Franco Berardi dice de las generaciones actuales: “En la época celular-cognitiva la mente infantil se forma en un ambiente mediático totalmente diferente respecto del de la humanidad moderna, y experimenta el tiempo según una modalidad fragmentaria y recombinante. No flujos de tiempo continuo, sino paquetes de tiempo-atención. Conexiones puntuales, ámbitos operativos separados”.

Baño de lenguaje

Considero que esta situación no sólo provoca niños hiperactivos sino que es fundamental para pensar las dificultades en la adquisición del lenguaje con las que nos encontramos cotidianamente. Más que un mundo de palabras, les ofrecemos un universo de imágenes, en el que los flujos de información son muy veloces y en los que no hay tiempo para el pensamiento.

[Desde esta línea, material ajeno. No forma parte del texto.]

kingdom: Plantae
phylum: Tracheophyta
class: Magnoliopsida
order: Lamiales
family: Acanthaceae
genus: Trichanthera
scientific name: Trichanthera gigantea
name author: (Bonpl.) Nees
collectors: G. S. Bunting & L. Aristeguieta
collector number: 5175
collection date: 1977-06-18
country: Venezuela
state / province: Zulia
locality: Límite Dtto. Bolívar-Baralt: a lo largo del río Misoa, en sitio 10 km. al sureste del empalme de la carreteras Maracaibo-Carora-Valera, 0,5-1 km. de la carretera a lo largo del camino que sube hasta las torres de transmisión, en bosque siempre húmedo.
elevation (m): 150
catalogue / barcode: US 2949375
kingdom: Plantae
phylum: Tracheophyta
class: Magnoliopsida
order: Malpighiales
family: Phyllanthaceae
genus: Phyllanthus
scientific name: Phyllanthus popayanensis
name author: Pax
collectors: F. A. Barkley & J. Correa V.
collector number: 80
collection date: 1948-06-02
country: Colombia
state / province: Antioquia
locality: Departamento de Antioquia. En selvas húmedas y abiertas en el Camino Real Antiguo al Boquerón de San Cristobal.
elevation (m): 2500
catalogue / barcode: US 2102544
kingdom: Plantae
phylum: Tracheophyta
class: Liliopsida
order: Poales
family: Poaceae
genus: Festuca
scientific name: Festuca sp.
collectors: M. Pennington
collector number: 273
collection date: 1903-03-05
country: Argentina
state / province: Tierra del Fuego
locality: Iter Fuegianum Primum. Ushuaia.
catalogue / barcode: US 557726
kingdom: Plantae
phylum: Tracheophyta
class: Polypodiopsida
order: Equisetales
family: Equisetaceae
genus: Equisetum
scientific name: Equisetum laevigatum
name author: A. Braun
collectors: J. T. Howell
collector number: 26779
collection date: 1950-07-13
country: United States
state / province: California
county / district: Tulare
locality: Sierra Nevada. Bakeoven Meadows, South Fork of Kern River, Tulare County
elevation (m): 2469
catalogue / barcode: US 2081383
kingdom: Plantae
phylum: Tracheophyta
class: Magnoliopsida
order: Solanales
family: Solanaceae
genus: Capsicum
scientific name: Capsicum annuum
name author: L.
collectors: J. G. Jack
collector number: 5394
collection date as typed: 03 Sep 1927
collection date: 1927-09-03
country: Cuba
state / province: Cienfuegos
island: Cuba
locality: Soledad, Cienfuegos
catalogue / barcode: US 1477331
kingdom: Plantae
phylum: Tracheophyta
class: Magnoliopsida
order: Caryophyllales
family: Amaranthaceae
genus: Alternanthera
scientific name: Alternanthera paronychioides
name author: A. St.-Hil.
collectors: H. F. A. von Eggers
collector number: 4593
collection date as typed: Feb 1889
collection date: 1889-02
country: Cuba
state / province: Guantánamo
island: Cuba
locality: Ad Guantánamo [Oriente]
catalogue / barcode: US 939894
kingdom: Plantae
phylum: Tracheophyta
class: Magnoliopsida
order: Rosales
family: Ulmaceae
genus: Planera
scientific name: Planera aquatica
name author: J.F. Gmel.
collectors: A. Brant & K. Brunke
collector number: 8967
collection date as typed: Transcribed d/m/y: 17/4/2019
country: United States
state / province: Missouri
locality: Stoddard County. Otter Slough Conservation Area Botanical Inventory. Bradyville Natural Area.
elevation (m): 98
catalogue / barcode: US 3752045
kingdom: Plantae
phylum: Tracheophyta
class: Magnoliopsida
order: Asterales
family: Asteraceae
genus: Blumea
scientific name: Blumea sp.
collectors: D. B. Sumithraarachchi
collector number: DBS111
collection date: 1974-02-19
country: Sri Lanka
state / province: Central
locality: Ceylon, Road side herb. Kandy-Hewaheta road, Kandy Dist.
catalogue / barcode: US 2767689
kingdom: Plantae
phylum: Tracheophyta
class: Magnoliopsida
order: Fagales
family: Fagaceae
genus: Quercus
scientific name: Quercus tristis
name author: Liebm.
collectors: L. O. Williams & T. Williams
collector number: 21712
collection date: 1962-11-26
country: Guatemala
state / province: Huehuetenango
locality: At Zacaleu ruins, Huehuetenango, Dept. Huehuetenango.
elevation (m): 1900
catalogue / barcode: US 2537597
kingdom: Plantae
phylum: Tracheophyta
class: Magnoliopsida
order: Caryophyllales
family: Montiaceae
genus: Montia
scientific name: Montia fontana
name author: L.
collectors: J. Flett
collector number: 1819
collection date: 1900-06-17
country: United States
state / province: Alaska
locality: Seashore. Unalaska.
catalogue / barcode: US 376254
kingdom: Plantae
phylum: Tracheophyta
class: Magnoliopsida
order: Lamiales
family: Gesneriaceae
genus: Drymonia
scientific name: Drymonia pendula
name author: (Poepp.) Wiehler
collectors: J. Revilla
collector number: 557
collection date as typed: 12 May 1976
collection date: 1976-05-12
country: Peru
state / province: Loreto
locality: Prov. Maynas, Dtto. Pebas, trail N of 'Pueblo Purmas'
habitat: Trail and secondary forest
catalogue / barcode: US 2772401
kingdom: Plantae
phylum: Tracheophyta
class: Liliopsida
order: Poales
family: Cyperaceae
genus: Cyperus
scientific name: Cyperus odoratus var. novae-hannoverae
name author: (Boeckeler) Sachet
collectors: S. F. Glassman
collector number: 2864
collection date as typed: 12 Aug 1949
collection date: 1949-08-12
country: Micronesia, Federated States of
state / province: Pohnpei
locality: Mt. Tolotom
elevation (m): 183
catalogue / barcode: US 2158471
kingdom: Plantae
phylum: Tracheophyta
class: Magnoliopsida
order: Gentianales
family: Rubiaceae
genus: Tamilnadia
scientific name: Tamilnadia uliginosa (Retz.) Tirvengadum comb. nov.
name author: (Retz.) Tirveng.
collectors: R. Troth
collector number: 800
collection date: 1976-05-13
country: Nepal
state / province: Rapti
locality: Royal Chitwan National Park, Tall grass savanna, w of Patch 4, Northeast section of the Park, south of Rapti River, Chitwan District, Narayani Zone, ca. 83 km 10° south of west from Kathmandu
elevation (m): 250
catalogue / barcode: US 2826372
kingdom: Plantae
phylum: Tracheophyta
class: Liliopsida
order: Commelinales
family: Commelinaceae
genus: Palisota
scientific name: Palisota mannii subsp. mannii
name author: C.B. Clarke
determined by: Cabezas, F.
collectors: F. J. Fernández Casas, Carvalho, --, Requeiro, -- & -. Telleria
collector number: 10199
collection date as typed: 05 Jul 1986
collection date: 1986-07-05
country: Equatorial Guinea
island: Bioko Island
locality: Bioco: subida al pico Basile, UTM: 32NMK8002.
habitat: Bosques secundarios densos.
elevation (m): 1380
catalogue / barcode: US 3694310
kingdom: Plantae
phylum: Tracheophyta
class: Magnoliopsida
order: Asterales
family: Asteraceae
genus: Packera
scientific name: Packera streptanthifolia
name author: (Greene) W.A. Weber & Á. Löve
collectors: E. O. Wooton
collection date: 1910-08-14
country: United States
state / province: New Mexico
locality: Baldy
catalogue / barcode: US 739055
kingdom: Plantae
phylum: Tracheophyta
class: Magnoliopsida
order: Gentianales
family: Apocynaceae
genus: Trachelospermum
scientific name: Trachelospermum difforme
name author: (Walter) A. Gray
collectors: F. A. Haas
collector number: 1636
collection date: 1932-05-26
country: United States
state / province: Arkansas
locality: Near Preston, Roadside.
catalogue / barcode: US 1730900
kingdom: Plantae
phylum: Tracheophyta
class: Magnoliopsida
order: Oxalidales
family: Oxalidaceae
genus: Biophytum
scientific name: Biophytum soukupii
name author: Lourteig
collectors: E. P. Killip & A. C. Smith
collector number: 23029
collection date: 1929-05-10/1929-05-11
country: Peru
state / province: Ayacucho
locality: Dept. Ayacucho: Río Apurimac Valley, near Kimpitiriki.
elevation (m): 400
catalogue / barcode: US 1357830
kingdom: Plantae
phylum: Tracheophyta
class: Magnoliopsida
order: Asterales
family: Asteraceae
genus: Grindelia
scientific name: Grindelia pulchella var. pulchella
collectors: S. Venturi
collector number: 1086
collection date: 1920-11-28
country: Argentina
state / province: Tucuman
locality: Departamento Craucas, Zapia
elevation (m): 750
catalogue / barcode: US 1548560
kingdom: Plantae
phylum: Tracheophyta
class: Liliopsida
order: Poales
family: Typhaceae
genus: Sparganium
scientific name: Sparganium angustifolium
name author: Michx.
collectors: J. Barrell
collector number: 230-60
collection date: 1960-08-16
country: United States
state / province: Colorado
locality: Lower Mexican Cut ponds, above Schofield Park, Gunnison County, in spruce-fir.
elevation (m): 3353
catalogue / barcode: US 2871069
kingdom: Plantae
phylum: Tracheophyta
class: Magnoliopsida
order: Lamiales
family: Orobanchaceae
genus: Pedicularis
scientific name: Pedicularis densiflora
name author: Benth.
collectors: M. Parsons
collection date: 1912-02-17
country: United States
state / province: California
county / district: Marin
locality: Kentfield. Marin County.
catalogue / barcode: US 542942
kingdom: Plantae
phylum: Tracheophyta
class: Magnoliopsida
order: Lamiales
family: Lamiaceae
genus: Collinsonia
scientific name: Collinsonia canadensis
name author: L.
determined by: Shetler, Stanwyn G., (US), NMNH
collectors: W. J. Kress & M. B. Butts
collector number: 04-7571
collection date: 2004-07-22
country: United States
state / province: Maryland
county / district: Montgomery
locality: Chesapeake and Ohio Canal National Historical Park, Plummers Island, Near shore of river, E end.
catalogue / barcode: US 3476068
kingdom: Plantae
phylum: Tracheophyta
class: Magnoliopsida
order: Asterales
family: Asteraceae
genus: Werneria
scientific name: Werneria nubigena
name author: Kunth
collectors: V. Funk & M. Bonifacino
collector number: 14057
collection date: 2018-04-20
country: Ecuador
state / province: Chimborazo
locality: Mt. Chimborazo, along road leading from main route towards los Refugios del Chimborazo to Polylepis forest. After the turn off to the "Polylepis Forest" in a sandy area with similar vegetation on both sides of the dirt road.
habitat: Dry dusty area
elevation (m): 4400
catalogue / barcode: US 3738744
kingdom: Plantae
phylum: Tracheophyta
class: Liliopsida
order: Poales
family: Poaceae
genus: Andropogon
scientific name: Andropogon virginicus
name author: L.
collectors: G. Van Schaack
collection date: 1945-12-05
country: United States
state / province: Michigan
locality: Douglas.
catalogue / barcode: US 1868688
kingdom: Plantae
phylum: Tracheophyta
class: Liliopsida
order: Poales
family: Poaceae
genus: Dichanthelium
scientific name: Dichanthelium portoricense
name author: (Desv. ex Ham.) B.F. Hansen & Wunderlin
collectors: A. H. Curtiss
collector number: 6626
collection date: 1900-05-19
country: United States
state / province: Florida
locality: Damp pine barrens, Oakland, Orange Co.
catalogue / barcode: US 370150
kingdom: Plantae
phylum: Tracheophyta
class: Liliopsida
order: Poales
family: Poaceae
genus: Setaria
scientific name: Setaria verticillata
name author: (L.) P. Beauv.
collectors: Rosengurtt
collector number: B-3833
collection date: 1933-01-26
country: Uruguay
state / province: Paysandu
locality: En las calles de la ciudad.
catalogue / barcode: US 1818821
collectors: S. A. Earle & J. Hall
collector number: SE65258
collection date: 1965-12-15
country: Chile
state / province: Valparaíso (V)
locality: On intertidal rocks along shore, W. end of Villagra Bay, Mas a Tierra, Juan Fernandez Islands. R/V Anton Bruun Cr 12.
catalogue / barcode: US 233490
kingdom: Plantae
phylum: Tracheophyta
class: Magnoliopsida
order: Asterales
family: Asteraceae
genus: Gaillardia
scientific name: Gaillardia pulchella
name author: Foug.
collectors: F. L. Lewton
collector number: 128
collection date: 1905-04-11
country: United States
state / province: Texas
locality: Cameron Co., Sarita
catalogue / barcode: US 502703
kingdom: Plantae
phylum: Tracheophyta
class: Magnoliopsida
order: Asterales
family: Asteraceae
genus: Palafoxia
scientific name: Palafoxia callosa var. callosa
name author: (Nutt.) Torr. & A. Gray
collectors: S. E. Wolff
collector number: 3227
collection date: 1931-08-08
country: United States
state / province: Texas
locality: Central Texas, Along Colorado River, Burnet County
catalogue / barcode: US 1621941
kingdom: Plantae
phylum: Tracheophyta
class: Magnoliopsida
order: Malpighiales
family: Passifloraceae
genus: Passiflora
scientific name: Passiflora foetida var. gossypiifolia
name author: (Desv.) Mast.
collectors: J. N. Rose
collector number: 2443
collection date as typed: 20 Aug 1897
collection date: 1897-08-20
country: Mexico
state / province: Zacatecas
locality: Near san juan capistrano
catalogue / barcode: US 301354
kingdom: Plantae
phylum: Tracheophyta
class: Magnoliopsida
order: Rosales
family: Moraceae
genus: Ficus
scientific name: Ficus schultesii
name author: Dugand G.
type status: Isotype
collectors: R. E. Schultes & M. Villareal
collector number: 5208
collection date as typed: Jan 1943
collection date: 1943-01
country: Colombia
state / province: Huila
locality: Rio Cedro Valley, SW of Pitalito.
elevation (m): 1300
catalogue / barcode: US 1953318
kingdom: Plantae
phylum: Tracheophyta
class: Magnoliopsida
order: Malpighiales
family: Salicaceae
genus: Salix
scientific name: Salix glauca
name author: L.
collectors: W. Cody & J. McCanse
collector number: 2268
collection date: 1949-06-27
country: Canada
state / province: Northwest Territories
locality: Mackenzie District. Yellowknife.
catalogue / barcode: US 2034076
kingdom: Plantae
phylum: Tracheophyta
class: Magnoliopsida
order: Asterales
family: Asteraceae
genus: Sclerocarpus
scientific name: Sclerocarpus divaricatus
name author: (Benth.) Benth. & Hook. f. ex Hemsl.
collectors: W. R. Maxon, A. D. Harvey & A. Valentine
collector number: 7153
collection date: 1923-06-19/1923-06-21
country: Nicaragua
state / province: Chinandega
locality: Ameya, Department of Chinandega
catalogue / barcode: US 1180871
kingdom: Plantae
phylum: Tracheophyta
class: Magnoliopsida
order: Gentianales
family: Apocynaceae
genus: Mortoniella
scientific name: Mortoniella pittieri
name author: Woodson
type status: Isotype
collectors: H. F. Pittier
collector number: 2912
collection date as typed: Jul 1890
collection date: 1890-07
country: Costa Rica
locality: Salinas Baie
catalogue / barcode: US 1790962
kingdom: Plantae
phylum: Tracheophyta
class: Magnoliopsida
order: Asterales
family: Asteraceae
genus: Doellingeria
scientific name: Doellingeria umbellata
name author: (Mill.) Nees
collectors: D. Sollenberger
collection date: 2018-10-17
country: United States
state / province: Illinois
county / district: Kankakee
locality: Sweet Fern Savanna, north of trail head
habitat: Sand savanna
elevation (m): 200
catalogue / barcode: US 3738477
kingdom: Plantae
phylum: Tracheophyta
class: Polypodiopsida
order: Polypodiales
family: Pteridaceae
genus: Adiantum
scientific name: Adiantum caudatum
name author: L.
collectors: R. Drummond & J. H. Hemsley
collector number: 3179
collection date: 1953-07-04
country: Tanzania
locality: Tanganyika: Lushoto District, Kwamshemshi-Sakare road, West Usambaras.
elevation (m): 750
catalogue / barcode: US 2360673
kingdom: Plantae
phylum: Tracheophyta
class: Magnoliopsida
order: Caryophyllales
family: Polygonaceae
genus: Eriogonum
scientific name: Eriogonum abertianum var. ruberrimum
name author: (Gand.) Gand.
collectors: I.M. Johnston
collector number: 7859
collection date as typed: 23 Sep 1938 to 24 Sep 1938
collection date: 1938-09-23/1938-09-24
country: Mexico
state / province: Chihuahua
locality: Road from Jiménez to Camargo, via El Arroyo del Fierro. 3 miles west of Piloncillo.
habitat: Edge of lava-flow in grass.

Dice Maud Mannoni (Intervenciones en la clínica psicoanalítica con niños, Noveduc, Buenos Aires, 2013): “La mutación tecnológica a la que Europa arrastra hoy al mundo va acompañada de un vuelco de mentalidades, diría, incluso, de un cambio de civilización. El que ahora se construye es un mundo esquizofrénico e inhumano, un mundo donde el valor mercantil, la productividad, se lleva, a su paso, el ser del hombre. En este universo de máquinas, de microcomputadoras, ya no hay lugar para lo imprevisto. Peor aún, lo imprevisto y la fantasía perturban”.